┌─ TEXTE CITÉ
Cinquième méthode: se fier aux estimations faites par les services de renseignement/media

Les estimations des pertes humaines par les services de renseignement occidentaux se font de plus en plus rares dans les média. Cependant, divers journaux  (et responsables politiques) ont pris le relais.

Le 17 septembre 2024, le Wall Street Journal estimait qu'il y a jusqu'à 200 000 morts russes (et 400 000 blessés). Un chiffre proche de mon estimation d'août 2024.

Le 7 décembre 2024, Lyod Austin déclare que les Russes ont subit 700 000 morts et blessés.

L'IISS estime que, début 2025, il y avait au moins 172 000 morts et 611 000 blessés dans l'armée russe. 

Le 24 janvier 2025, mediazona/BBC Russian estime qu'entre 138 500 et 200 000 Russes avaient été tués (et entre 415 000 et 600 000 blessés); plus de 90 000 morts sont confirmés nominativement. NB: ces chiffrent n'incluent que les morts de nationalité russe, pas l'ensemble des pertes de l'armée russe. Celles-ci sont, toujours selon la même estimation, comprises entre 159 500 et 223 500 morts.
└─
CONSIGNES
1. D'après le texte sur les estimations des pertes russes, combien de morts l'IISS compte-t-il au minimum dans l'armée russe début 2025 ?
2. Reprenez le texte sur les estimations des pertes russes à la suite de sa dernière phrase.
┌─ DONNÉES FOURNIES
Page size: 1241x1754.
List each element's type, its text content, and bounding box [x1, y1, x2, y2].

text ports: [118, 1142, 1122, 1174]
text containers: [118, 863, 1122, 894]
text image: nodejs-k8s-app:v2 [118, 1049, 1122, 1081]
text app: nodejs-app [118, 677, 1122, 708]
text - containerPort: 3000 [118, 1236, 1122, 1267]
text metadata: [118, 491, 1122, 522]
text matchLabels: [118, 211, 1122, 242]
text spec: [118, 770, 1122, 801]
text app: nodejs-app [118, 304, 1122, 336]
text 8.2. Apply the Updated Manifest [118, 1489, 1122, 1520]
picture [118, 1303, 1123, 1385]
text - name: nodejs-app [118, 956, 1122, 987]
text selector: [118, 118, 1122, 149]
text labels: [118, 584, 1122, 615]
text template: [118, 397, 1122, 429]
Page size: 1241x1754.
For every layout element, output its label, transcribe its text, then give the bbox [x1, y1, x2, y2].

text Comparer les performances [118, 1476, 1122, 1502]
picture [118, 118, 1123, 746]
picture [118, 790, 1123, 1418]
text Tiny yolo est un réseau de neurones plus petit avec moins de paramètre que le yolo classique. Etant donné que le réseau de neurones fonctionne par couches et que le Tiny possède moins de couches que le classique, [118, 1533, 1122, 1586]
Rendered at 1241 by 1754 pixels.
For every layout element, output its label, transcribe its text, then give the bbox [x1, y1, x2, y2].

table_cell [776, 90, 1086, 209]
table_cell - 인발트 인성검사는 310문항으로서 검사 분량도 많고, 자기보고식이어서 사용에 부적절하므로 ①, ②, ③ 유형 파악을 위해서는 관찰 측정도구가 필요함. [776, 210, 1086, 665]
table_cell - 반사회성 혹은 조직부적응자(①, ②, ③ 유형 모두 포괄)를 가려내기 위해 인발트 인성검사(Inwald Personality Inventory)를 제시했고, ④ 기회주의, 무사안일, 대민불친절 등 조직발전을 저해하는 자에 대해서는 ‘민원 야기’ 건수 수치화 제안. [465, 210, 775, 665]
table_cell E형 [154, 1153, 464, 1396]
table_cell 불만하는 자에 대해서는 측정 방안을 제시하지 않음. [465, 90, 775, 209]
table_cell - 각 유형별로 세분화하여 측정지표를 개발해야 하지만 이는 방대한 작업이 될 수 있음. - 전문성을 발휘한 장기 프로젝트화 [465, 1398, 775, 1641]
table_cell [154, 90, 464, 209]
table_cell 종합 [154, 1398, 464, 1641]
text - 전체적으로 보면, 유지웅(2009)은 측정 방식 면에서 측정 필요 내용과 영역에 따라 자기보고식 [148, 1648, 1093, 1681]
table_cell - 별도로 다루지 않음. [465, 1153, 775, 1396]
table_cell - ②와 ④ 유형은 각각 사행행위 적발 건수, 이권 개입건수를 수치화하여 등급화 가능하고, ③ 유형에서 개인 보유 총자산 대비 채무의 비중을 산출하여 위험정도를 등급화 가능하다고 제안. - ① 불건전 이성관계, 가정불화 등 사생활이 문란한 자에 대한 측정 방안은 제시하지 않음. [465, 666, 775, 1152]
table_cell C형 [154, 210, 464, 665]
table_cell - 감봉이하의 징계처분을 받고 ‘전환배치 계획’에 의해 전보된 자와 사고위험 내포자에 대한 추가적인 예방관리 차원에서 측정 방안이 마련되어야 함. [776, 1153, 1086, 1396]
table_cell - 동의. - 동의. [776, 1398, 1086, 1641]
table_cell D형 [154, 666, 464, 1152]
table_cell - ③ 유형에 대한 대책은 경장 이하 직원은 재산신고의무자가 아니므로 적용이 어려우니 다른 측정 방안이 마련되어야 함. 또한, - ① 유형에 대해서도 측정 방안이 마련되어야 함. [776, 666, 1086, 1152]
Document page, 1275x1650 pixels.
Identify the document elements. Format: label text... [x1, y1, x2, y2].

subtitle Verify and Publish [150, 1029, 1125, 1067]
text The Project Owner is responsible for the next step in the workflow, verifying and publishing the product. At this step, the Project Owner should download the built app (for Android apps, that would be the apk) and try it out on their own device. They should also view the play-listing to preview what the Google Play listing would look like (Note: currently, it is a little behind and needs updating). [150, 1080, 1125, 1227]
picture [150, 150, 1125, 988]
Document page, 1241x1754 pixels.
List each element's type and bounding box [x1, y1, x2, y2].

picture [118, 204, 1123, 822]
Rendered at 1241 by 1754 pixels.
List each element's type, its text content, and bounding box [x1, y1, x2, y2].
└─
RÉPONSES
1. Au moins 172 000 morts.

2.
De même, le canal Telegram Gyorushko, qui compte les morts russes  confirmés, a franchi le cap des 100 000 morts russes confirmés le 24 février 2025.

En février 2025, Zelensky a déclaré qu'il y avait 350 000 morts russes et 50-70 000 disparus.


En ce qui concerne les pertes ukrainiennes, il y a peu d'estimations publiées. Le 16 février 2025, le président Zelensky a indiqué que plus de 46 000 soldats ukrainiens sont morts depuis 2022. Un chiffre probablement sous-estimé. Le 17 septembre 2024, le Wall Street Journal estimait qu'il y a 80 000 morts ukrainiens (et 400 000 blessés), un chiffre proche de mon estimation d'août 2024. Le 26 novembre 2024, The Economist estimait ce chiffre entre 60 000 et 100 000 morts ukrainiens.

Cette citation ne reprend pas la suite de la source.